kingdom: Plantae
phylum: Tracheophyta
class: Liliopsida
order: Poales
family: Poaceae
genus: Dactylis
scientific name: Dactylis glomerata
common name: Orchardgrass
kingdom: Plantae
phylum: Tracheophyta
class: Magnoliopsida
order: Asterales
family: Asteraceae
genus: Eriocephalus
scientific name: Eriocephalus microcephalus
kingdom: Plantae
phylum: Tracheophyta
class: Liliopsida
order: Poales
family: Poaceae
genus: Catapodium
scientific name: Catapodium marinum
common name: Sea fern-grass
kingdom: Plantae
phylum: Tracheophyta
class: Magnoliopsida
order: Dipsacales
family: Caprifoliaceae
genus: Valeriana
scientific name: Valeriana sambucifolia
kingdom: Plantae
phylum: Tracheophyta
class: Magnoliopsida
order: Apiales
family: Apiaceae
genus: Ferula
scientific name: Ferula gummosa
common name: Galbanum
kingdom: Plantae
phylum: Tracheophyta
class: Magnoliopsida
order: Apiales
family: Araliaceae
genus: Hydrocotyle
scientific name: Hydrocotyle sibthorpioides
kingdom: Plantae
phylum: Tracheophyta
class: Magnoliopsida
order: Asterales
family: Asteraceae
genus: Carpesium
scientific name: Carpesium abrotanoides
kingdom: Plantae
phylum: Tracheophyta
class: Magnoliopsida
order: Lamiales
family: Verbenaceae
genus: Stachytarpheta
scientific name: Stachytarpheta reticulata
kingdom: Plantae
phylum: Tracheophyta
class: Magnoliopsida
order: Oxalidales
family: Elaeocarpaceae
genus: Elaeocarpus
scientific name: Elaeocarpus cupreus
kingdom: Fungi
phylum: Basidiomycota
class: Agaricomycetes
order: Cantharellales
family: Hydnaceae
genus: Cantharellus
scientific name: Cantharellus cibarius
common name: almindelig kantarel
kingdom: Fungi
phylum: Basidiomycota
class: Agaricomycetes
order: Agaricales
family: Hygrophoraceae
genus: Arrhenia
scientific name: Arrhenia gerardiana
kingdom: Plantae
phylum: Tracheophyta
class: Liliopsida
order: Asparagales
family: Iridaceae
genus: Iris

-=-=-

● DO THIS: Reproduce every line of the entries above without any change, from the first line to the last.

● SOLUTION:
kingdom: Plantae
phylum: Tracheophyta
class: Liliopsida
order: Poales
family: Poaceae
genus: Dactylis
scientific name: Dactylis glomerata
common name: Orchardgrass
kingdom: Plantae
phylum: Tracheophyta
class: Magnoliopsida
order: Asterales
family: Asteraceae
genus: Eriocephalus
scientific name: Eriocephalus microcephalus
kingdom: Plantae
phylum: Tracheophyta
class: Liliopsida
order: Poales
family: Poaceae
genus: Catapodium
scientific name: Catapodium marinum
common name: Sea fern-grass
kingdom: Plantae
phylum: Tracheophyta
class: Magnoliopsida
order: Dipsacales
family: Caprifoliaceae
genus: Valeriana
scientific name: Valeriana sambucifolia
kingdom: Plantae
phylum: Tracheophyta
class: Magnoliopsida
order: Apiales
family: Apiaceae
genus: Ferula
scientific name: Ferula gummosa
common name: Galbanum
kingdom: Plantae
phylum: Tracheophyta
class: Magnoliopsida
order: Apiales
family: Araliaceae
genus: Hydrocotyle
scientific name: Hydrocotyle sibthorpioides
kingdom: Plantae
phylum: Tracheophyta
class: Magnoliopsida
order: Asterales
family: Asteraceae
genus: Carpesium
scientific name: Carpesium abrotanoides
kingdom: Plantae
phylum: Tracheophyta
class: Magnoliopsida
order: Lamiales
family: Verbenaceae
genus: Stachytarpheta
scientific name: Stachytarpheta reticulata
kingdom: Plantae
phylum: Tracheophyta
class: Magnoliopsida
order: Oxalidales
family: Elaeocarpaceae
genus: Elaeocarpus
scientific name: Elaeocarpus cupreus
kingdom: Fungi
phylum: Basidiomycota
class: Agaricomycetes
order: Cantharellales
family: Hydnaceae
genus: Cantharellus
scientific name: Cantharellus cibarius
common name: almindelig kantarel
kingdom: Fungi
phylum: Basidiomycota
class: Agaricomycetes
order: Agaricales
family: Hygrophoraceae
genus: Arrhenia
scientific name: Arrhenia gerardiana
kingdom: Plantae
phylum: Tracheophyta
class: Liliopsida
order: Asparagales
family: Iridaceae
genus: Iris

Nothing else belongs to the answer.